Le passereau tomberait-il dans le piège dressé sur le sol, si le piège ne l’attendait? Et le piège se soulèverait-il de terre, s’il n’avait fait une prise?
6 Zal de bazuin in de stad geblazen worden, dat het volk niet siddere? zal er een kwaad in de stad zijn, dat de HEERE niet doet?
La trompette sonnera-t-elle dans une ville sans mettre le peuple en émoi? Un malheur atteindra-t-il la cité, si l’Eternel n’en est l’auteur?
7 Gewisselijk, de Heere HEERE zal geen ding doen, tenzij Hij Zijn verborgenheid aan Zijn knechten, de profeten, geopenbaard hebbe.
Ainsi le Seigneur Dieu n’accomplit rien qu’il n’ait révélé son dessein à ses serviteurs, les prophètes.
8 De leeuw heeft gebruld, wie zou niet vrezen? De Heere HEERE heeft gesproken, wie zou niet profeteren?
Le lion a rugi: qui n’aurait peur?

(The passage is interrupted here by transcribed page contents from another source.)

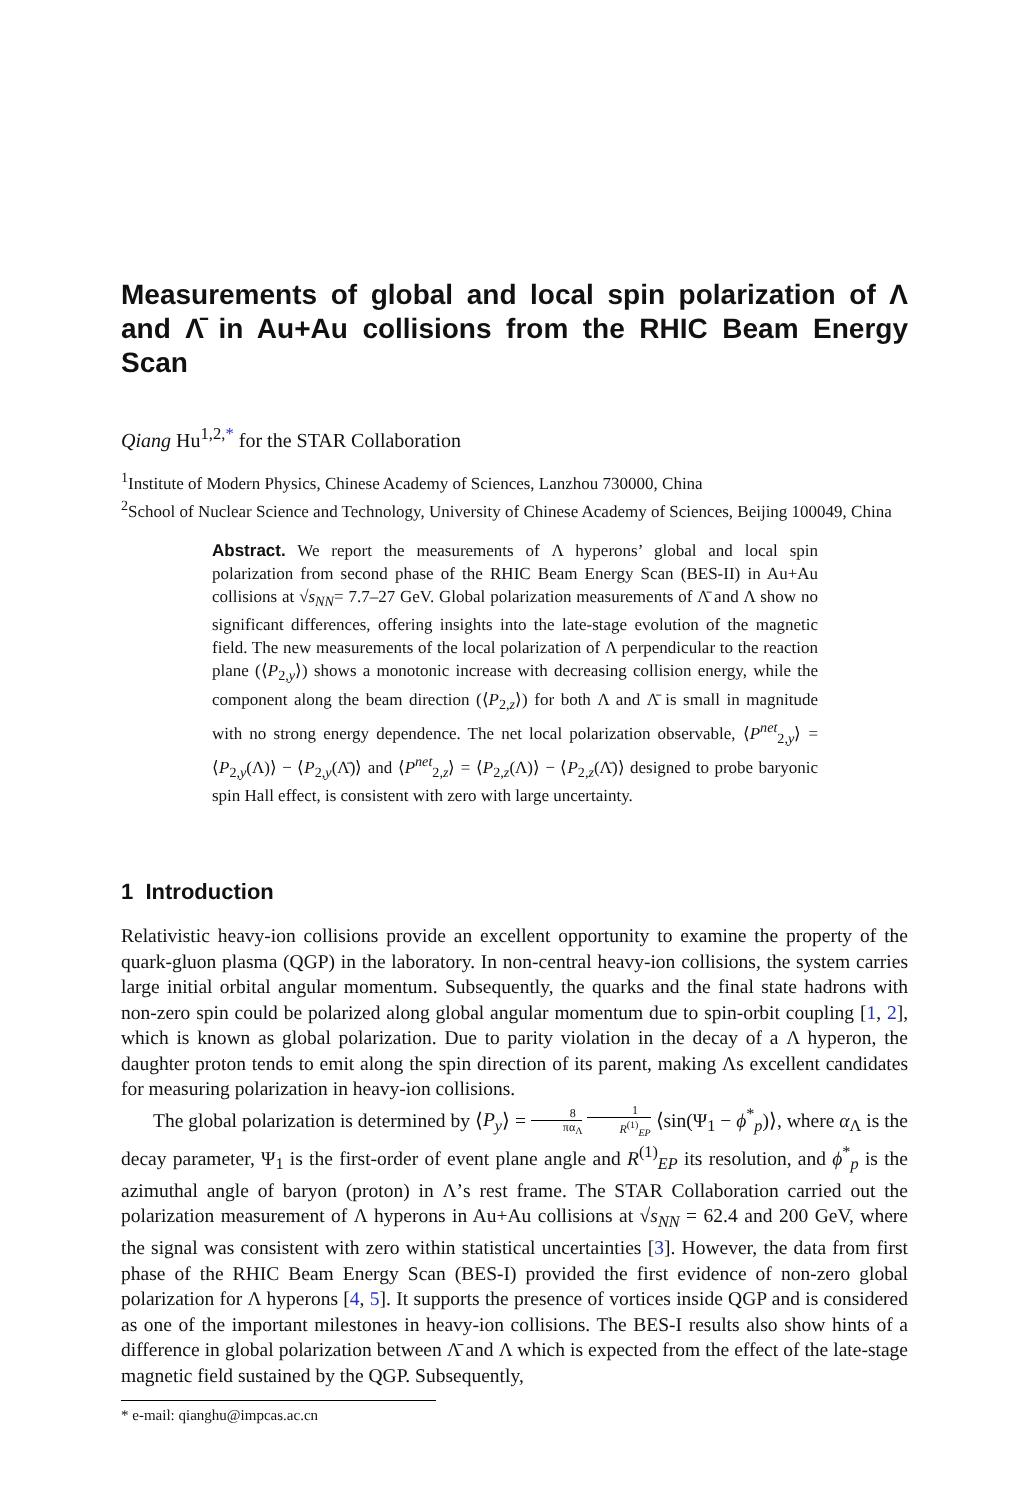Measurements of global and local spin polarization of Λ and Λ̄ in Au+Au collisions from the RHIC Beam Energy Scan
Qiang Hu<sup>1,2,*</sup> for the STAR Collaboration
<sup>1</sup> Institute of Modern Physics, Chinese Academy of Sciences, Lanzhou 730000, China
<sup>2</sup> School of Nuclear Science and Technology, University of Chinese Academy of Sciences, Beijing 100049, China
Abstract. We report the measurements of Λ hyperons’ global and local spin polarization from second phase of the RHIC Beam Energy Scan (BES-II) in Au+Au collisions at √s<sub>NN</sub>= 7.7–27 GeV. Global polarization measurements of Λ̄ and Λ show no significant differences, offering insights into the late-stage evolution of the magnetic field. The new measurements of the local polarization of Λ perpendicular to the reaction plane (⟨P<sub>2,y</sub>⟩) shows a monotonic increase with decreasing collision energy, while the component along the beam direction (⟨P<sub>2,z</sub>⟩) for both Λ and Λ̄ is small in magnitude with no strong energy dependence. The net local polarization observable, ⟨P<sup>net</sup><sub>2,y</sub>⟩ = ⟨P<sub>2,y</sub>(Λ)⟩ − ⟨P<sub>2,y</sub>(Λ̄)⟩ and ⟨P<sup>net</sup><sub>2,z</sub>⟩ = ⟨P<sub>2,z</sub>(Λ)⟩ − ⟨P<sub>2,z</sub>(Λ̄)⟩ designed to probe baryonic spin Hall effect, is consistent with zero with large uncertainty.
1 Introduction
Relativistic heavy-ion collisions provide an excellent opportunity to examine the property of the quark-gluon plasma (QGP) in the laboratory. In non-central heavy-ion collisions, the system carries large initial orbital angular momentum. Subsequently, the quarks and the final state hadrons with non-zero spin could be polarized along global angular momentum due to spin-orbit coupling [1, 2], which is known as global polarization. Due to parity violation in the decay of a Λ hyperon, the daughter proton tends to emit along the spin direction of its parent, making Λs excellent candidates for measuring polarization in heavy-ion collisions.
The global polarization is determined by ⟨P<sub>y</sub>⟩ = 8 πα<sub>Λ</sub> 1 R<sup>(1)</sup><sub>EP</sub> ⟨sin(Ψ<sub>1</sub> − ϕ<sup>*</sup><sub>p</sub>)⟩, where α<sub>Λ</sub> is the decay parameter, Ψ<sub>1</sub> is the first-order of event plane angle and R<sup>(1)</sup><sub>EP</sub> its resolution, and ϕ<sup>*</sup><sub>p</sub> is the azimuthal angle of baryon (proton) in Λ’s rest frame. The STAR Collaboration carried out the polarization measurement of Λ hyperons in Au+Au collisions at √s<sub>NN</sub> = 62.4 and 200 GeV, where the signal was consistent with zero within statistical uncertainties [3]. However, the data from first phase of the RHIC Beam Energy Scan (BES-I) provided the first evidence of non-zero global polarization for Λ hyperons [4, 5]. It supports the presence of vortices inside QGP and is considered as one of the important milestones in heavy-ion collisions. The BES-I results also show hints of a difference in global polarization between Λ̄ and Λ which is expected from the effect of the late-stage magnetic field sustained by the QGP. Subsequently,
* e-mail: qianghu@impcas.ac.cn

Le Seigneur Dieu a parlé: qui ne prophétiserait?
9 Doet het horen in de paleizen te Asdod, en in de paleizen in Egypteland, en zegt: Verzamelt u op de bergen van Samaria, en ziet de grote beroerten in het midden van haar, en de verdrukten binnen in haar.
Faites une proclamation près des palais d’Asdod, près des palais du pays d’Egypte, dites: "Venez tous ensemble sur les monts de Samarie, venez voir les grands désordres qui y règnent et les violences qui s’y commettent.
10 Want zij weten niet te doen, dat recht is, spreekt de HEERE; die in hun paleizen schatten vergaderen door geweld en verstoring.
Ils ne savent pas agir avec droiture, dit l’Eternel, eux qui entassent dans leurs palais les produits de la rapine et de l’oppression!"
11 Daarom, zo zegt de Heere HEERE: De vijand! en dat rondom het land! die zal uw sterkte van u nederstorten, en uw paleizen zullen uitgeplunderd worden.
Eh bien! dit le Seigneur Dieu, c’est l’ennemi! Il enserre le pays, il te dépouillera de ta puissance, tes palais seront pillés.
12 Alzo zegt de HEERE: Gelijk als een herder twee schenkelen, of een stukje van een oor uit des leeuwen muil redt, alzo zullen de kinderen Israels gered worden, die daar zitten te Samaria, in den hoek van het bed, en op de sponde van de koets.
Ainsi parle l’Eternel: "De même que le berger n’arrache de la gueule du lion que deux pattes ou un bout d’oreille, ainsi seront sauvés les enfants d’Israël qui, à Samarie, sont assis aux angles des lits et sur des tapis de Damas.
13 Hoort en betuigt in het huis Jakobs, spreekt de Heere HEERE, de God der heirscharen;
Ecoutez et rendez-en témoignage à la maison de Jacob, dit le Seigneur Dieu, le Dieu-Cebaot:
14 Dat Ik, ten dage als Ik Israels overtredingen over hem bezoeken zal, ook bezoeking zal doen over de altaren van Beth-El; en de hoornen des altaars zullen worden afgehouwen, en ter aarde vallen.
Le jour où je punirai Israël pour ses péchés, je sévirai contre les autels de Béthel: les coins de l’autel seront abattus et tomberont à terre.
15 En Ik zal het winterhuis met het zomerhuis slaan; en de elpenbenen huizen zullen vergaan, en de grote huizen een einde nemen, spreekt de HEERE.
Alors je ferai crouler le palais d’hiver sur le palais d’été, les maisons d’ivoire seront ruinées, et c’en sera fini des habitations imposantes, dit l’Eternel."